Kontrapunkt von

Wer die "Sanktionen" betrieb

Gerfried Sperl © Bild: News

Die "Sanktionen" der EU-Staaten im Gefolge von Schwarz-Blau 2000 wären nicht so scharf ausgefallen und schneller beendet worden, hätten nicht die manchmal unehrliche Art des ÖVP-Chefs Wolfgang Schüssel und das aggressive Mundwerk des FPÖ-Obmanns Jörg Haider die Fronten verhärtet. Das weiß man heute nach vielen Informationen, die aus diplomatischen Kreisen durchgesickert sind. Punkt eins: Bei einem Gipfel-Abendessen in Istanbul Ende 1999 fragte der konservative französische Staatspräsident Jacques Chirac Wolfgang Schüssel, ob die Gerüchte stimmten, wonach es in Österreich zu einer schwarzblauen Regierung kommen würde. Schüssel soll mit Nein geantwortet haben. Als Chirac später mit den Tatsachen konfrontiert wurde, habe er Schüssel als "Lügner" bezeichnet. Der Franzose war in der Folge der Hauptbetreiber der Sanktionen.
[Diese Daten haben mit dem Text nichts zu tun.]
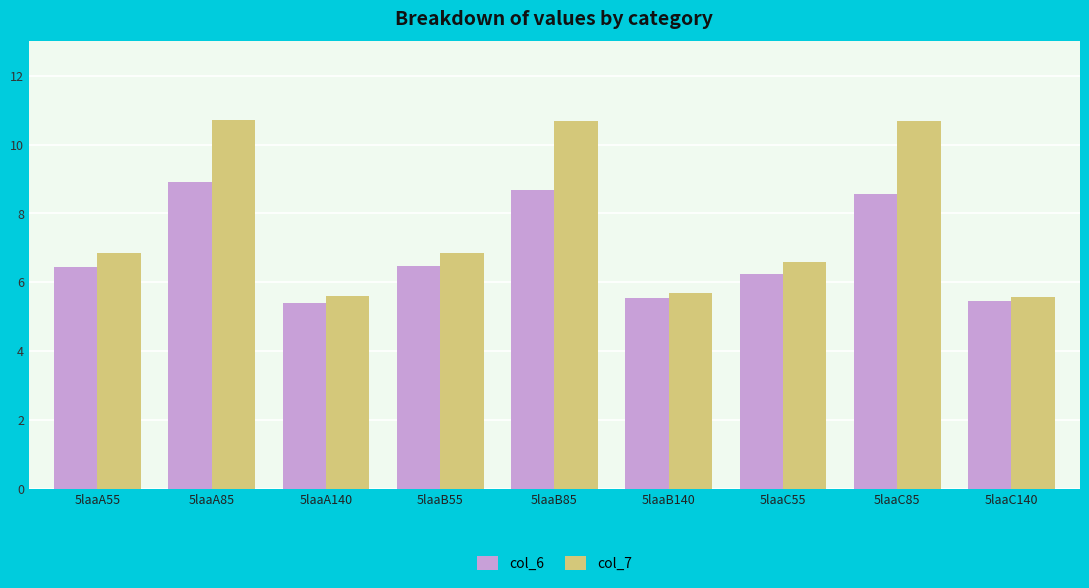

What is the difference between the highest and lowest values at 5laaA55?

0.4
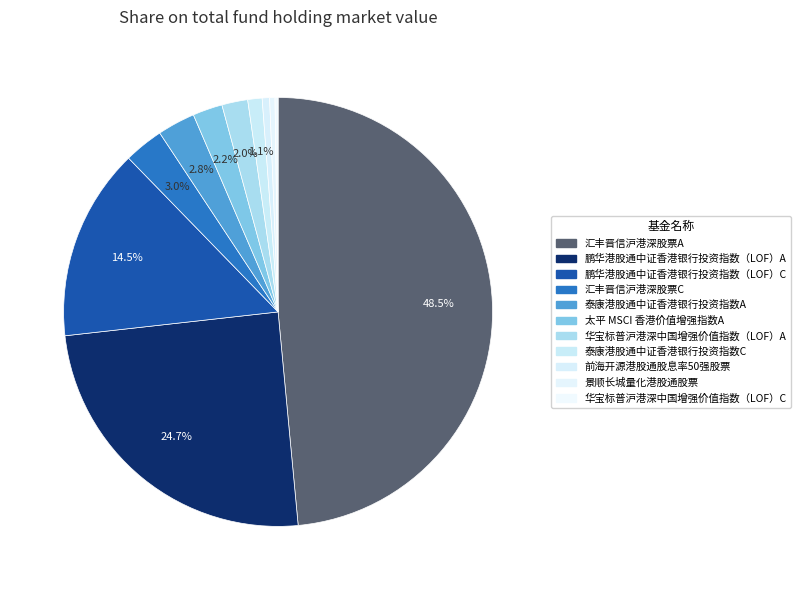

Which has a higher value, 鹏华港股通中证香港银行投资指数（LOF）A or 景顺长城量化港股通股票?

鹏华港股通中证香港银行投资指数（LOF）A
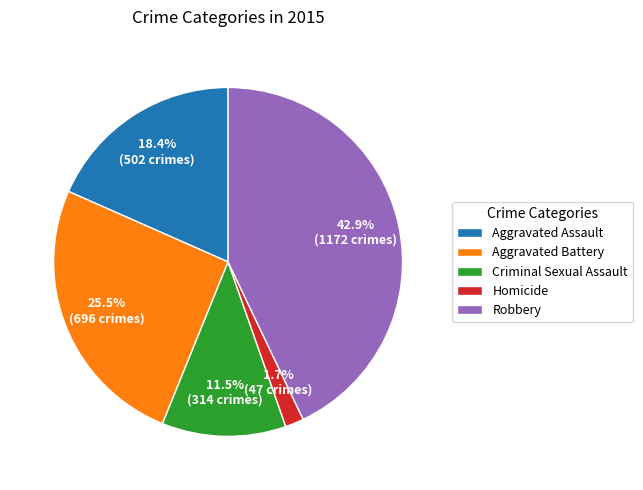

To the nearest percent, what is the difference between the largest and smallest slice percentages?

41%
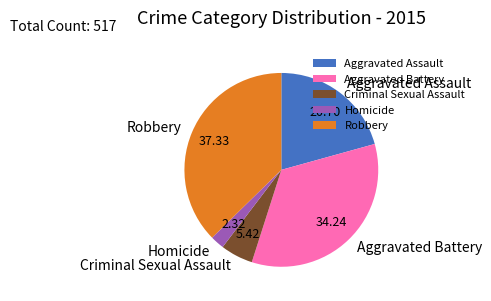

Is there any slice that represents more than half of the pie?

No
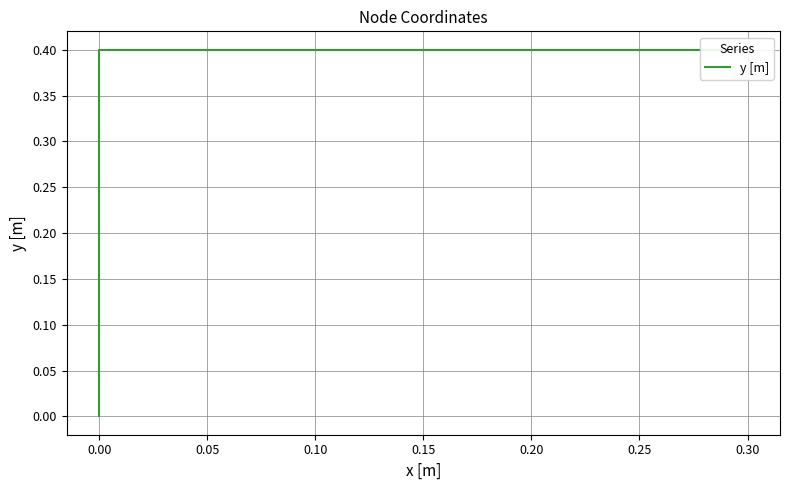

What is the value of the 2nd point from the left?

0.4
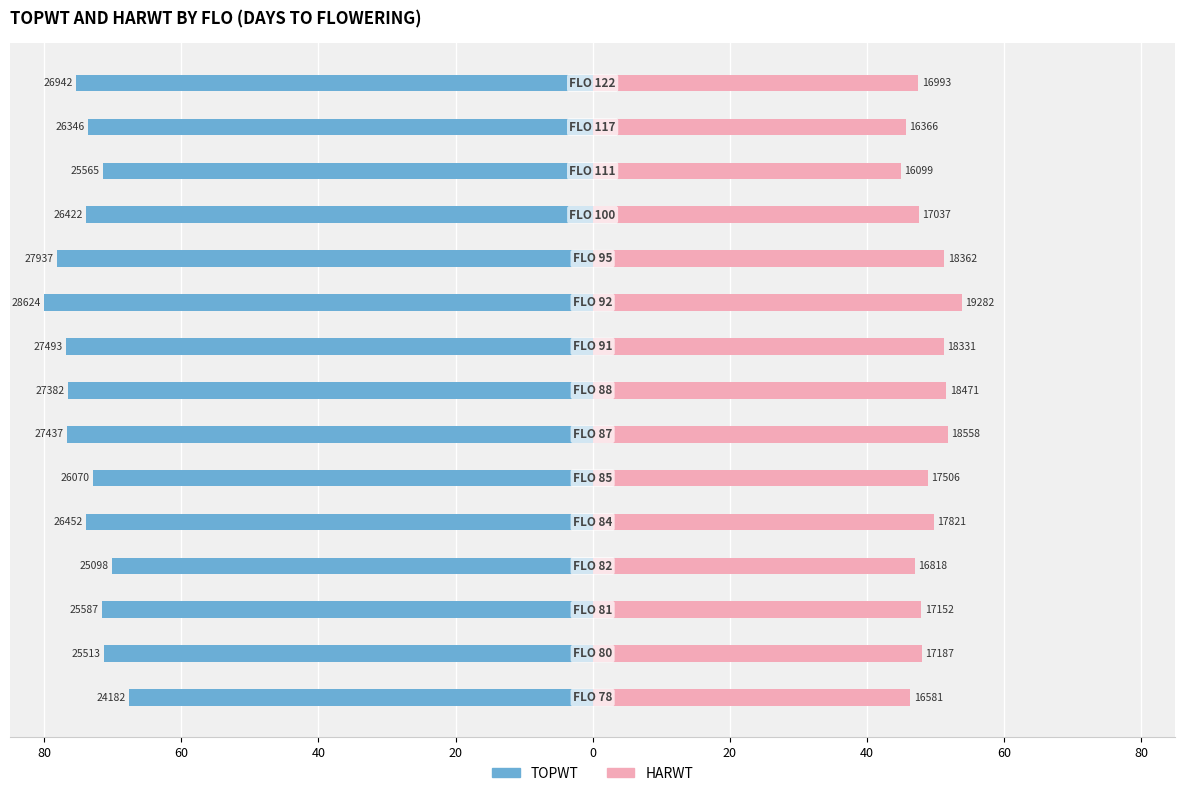

What is the total value across all series at 13?

-27.9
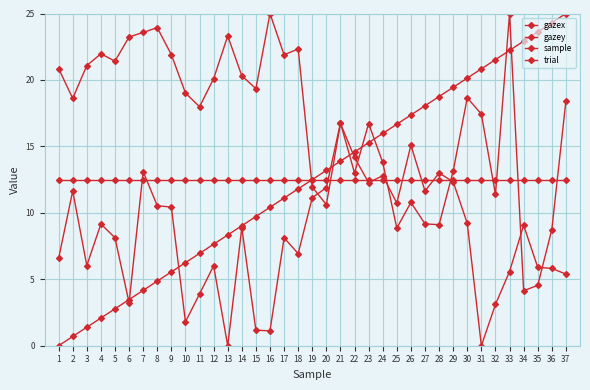

How many lines are shown in the chart?

4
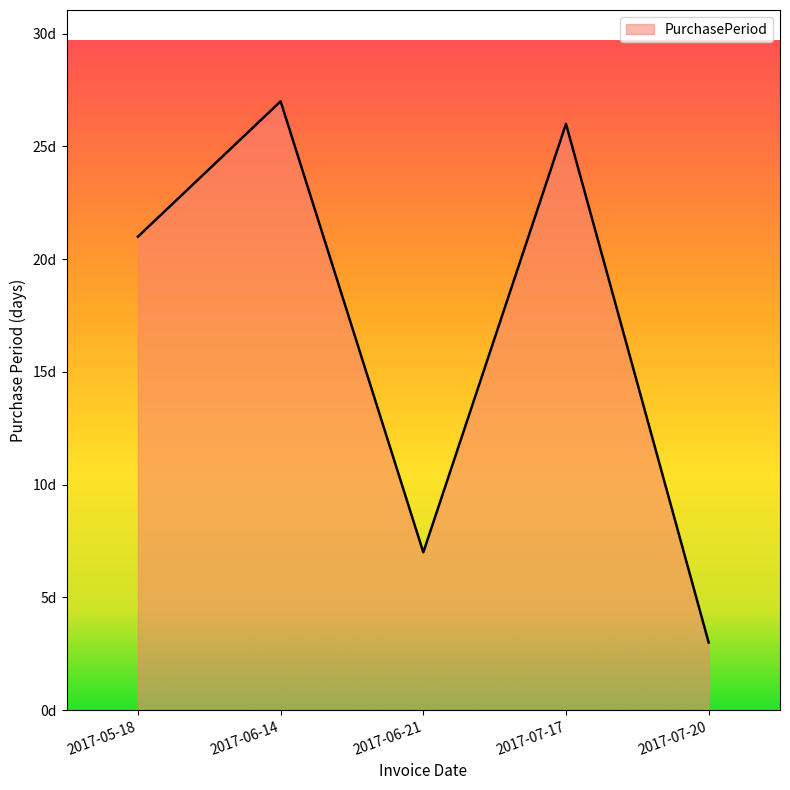

What is the difference between the second highest and minimum values?

23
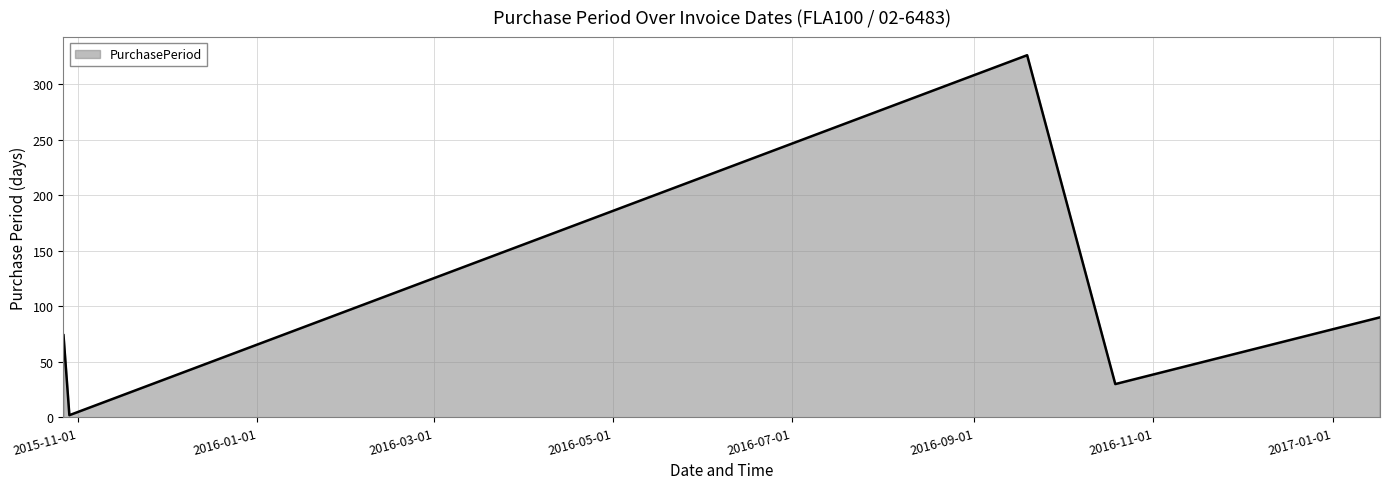

What is the average value?

104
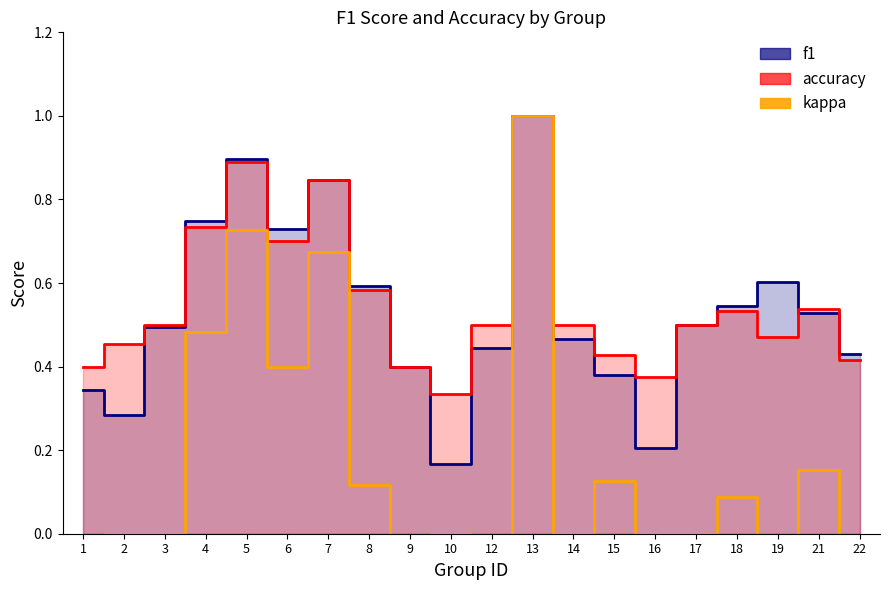

At which label is f1 closest to 0?

10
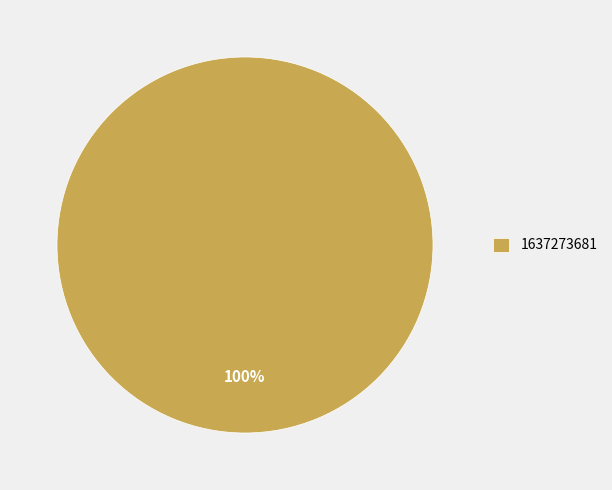

The 1637273681 slice represents 100% of the pie. True or false?

True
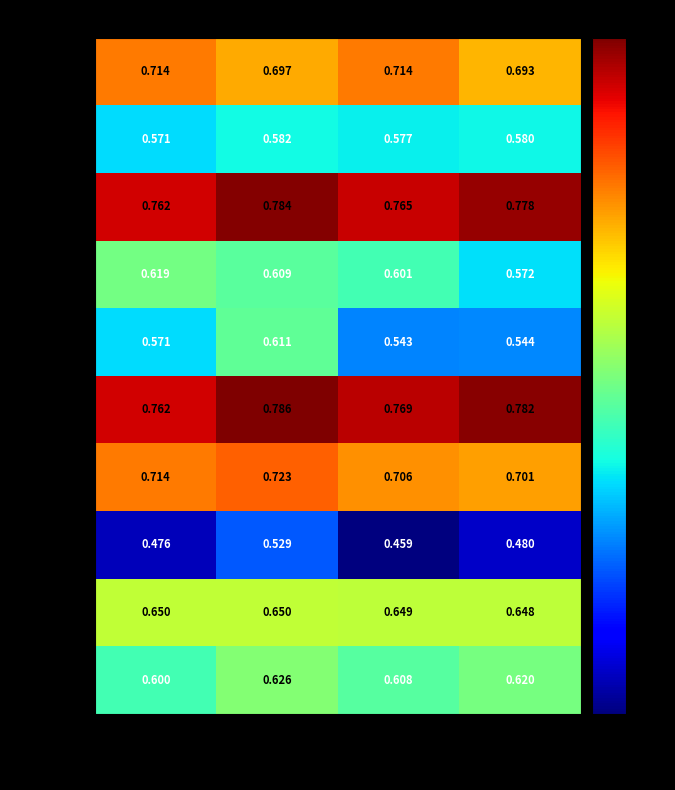

At how many categories does at least one series exceed 0?

4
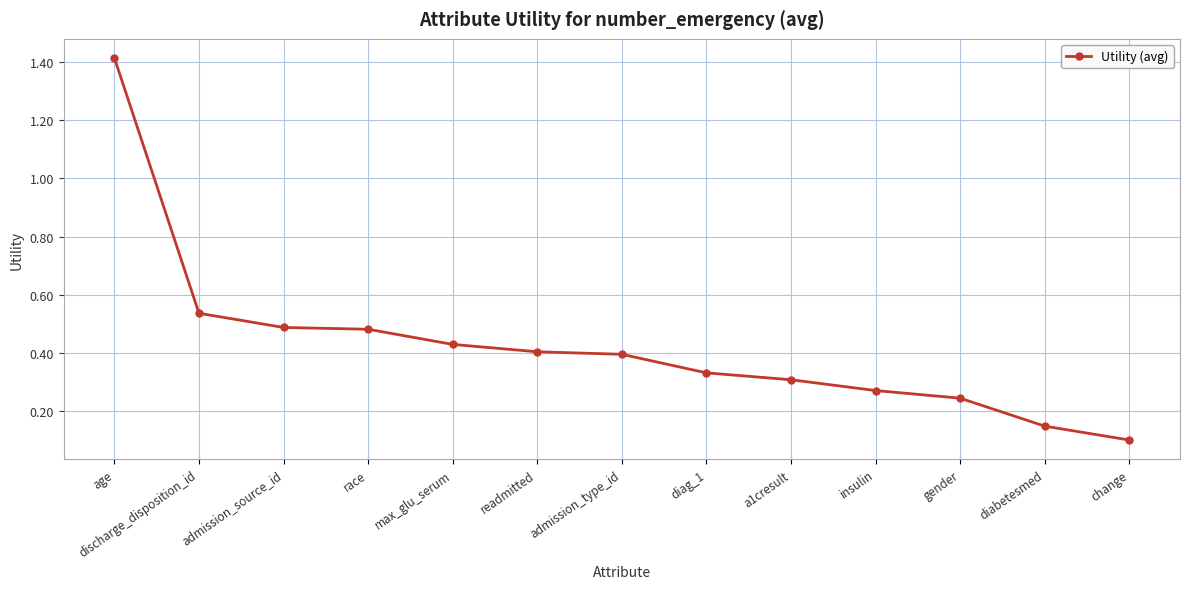

Count the number of categories in the chart.

13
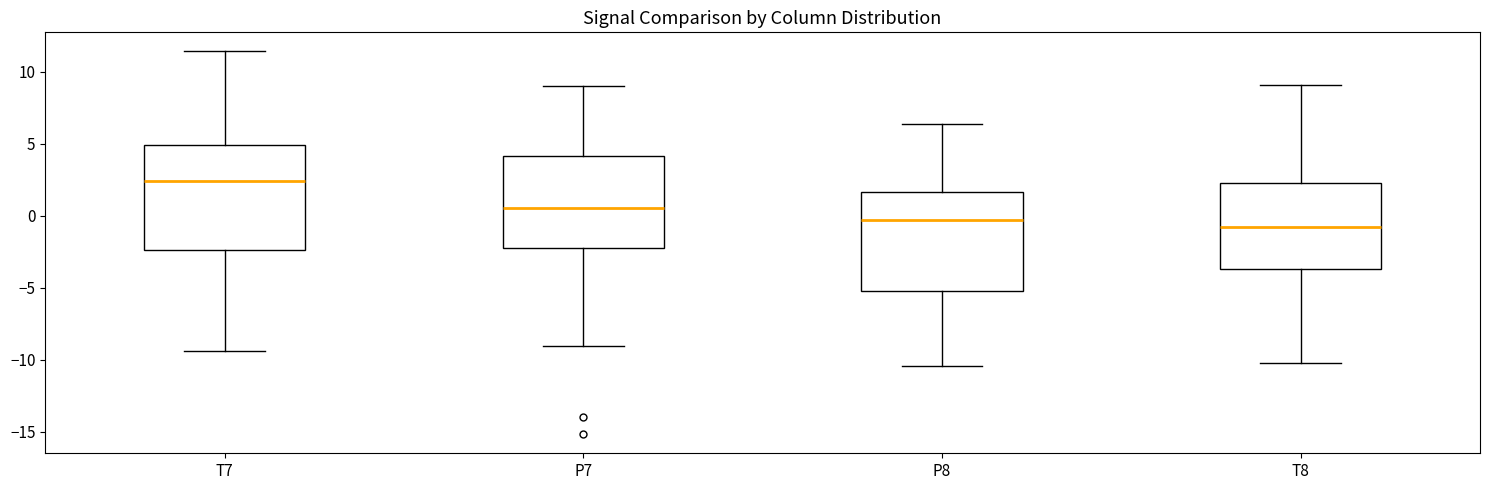

Reading left to right, read every box against the y-axis: the position of its median line, the range the box covers, and the ends of its whiskers. The values are not printed on the chart, so give them approximately, as read against the axis.

T7: median 2.5, box -2.5 to 5.0, whiskers -9.5 to 11.5
P7: median 0.5, box -2.0 to 4.0, whiskers -9.0 to 9.0
P8: median -0.5, box -5.0 to 1.5, whiskers -10.5 to 6.5
T8: median -1.0, box -3.5 to 2.5, whiskers -10.0 to 9.0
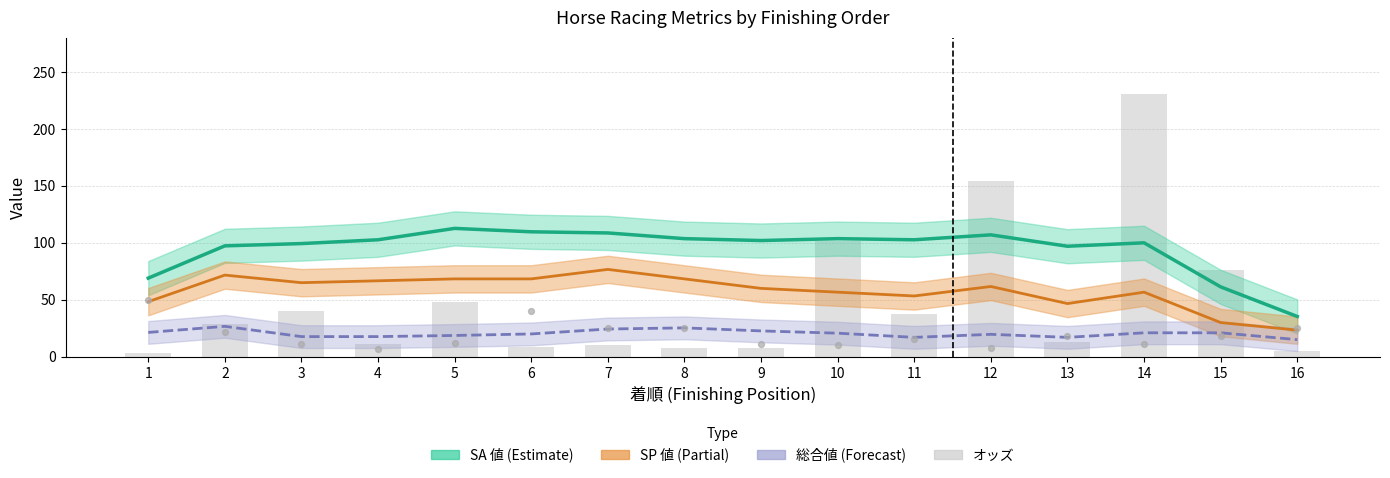

Which series has the largest Y range (max minus min)?

オッズ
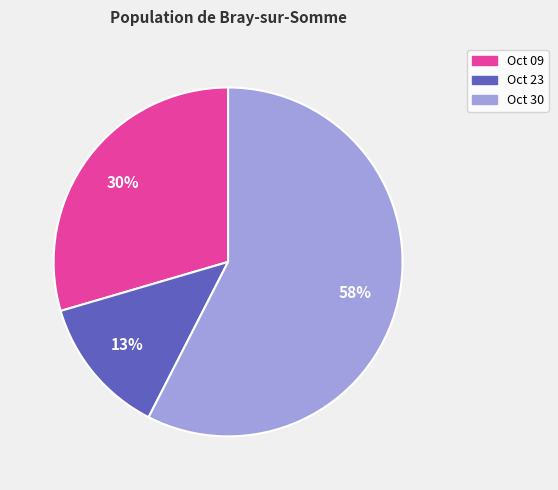

To the nearest percent, what is the difference between the largest and smallest slice percentages?

45%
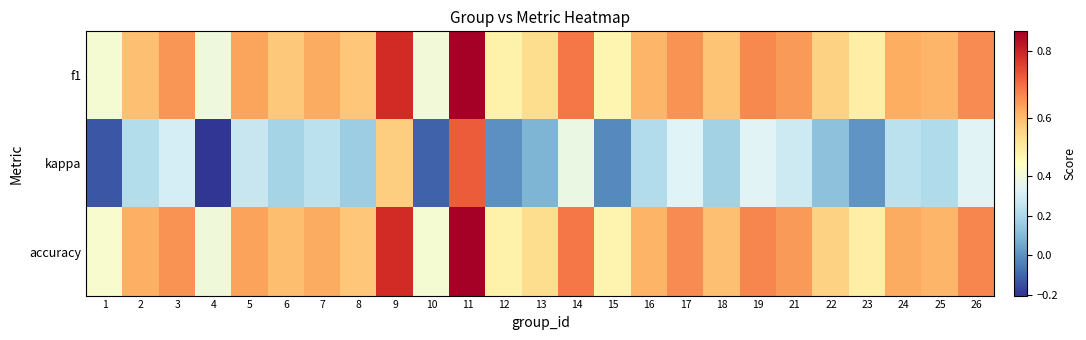

Count the number of categories in the chart.

25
Punkt zwei: Chirac, der die österreichische Entwicklung vor allem auch wegen der Le-Pen-Gefahr in Frankreich selbst kritisierte, wurde bei einem FPÖ-Treffen auf der Gerlitzen in Kärnten von Haider auf das Gröblichste beschimpft. Prominente Pariser Journalisten, die beim Weltwirtschaftsforum in Davos die Haider-Tiraden auf Großbildschirm verfolgten, kommentierten: "Das wird sich Chirac nicht gefallen lassen. Österreich ist geliefert." Die ÖVP, vom Ausmaß des "Liebesentzugs" der übrigen EU-Staaten überrascht, erfand daraufhin eine "sozialistische Verschwörung", die es nie gegeben hat. Richtig ist, dass sowohl Portugal (damals Ratsvorsitz) als auch Deutschland - beide sozialdemokratisch geführt -spontan zugestimmt haben. Viktor Klima, gescheiterter SPÖ-Chef, holte sich bei einer Holocaust-Konferenz in Stockholm Unterstützung für seine Opposition gegen Schüssel und Haider - aber das war weder eine Verschwörung noch ein abgekartetes Spiel. Österreichische Interventionen bei Schröder sollen sogar ein positives Echo gehabt haben -der deutsche Kanzler soll sich kompromissbereit gezeigt haben, also gegen ein schnelles Ende der Sanktionen nichts gehabt haben. Jeder Versuch aber prallte an Paris ab, erinnern sich diplomatische Quellen übereinstimmend. Einem "Lügner" wolle Chirac nicht entgegenkommen.


Fazit: Ohne den Konflikt Chiracs mit Schüssel und ohne die verbalen Attacken Haiders wäre es zwar ebenfalls zu "Maßnahmen"(so die offi zielle EU-Diktion) gekommen, sie hätten aber nach wenigen Wochen aufgehört und nicht erst im September 2000 nach der Einsetzung eines "Weisenrats". Die Hoffnung der EU-Staaten, durch die Maßregelung Österreichs würde der Vormarsch des Rechtspopulismus gestoppt oder wenigstens gebremst, blieb unerfüllt. Heute weiß man, dass Strafmaßnahmen gegen EU-Gegner Europas Probleme nicht lösen. Und deshalb wird die Neuauflage von ÖVP/FPÖ zwar die eine oder andere Kritik ernten, aber keine "Maßnahmen" auslösen. Umgekehrt wird sich Schwarz-Blau nicht mehr auf "das Ausland" ausreden können.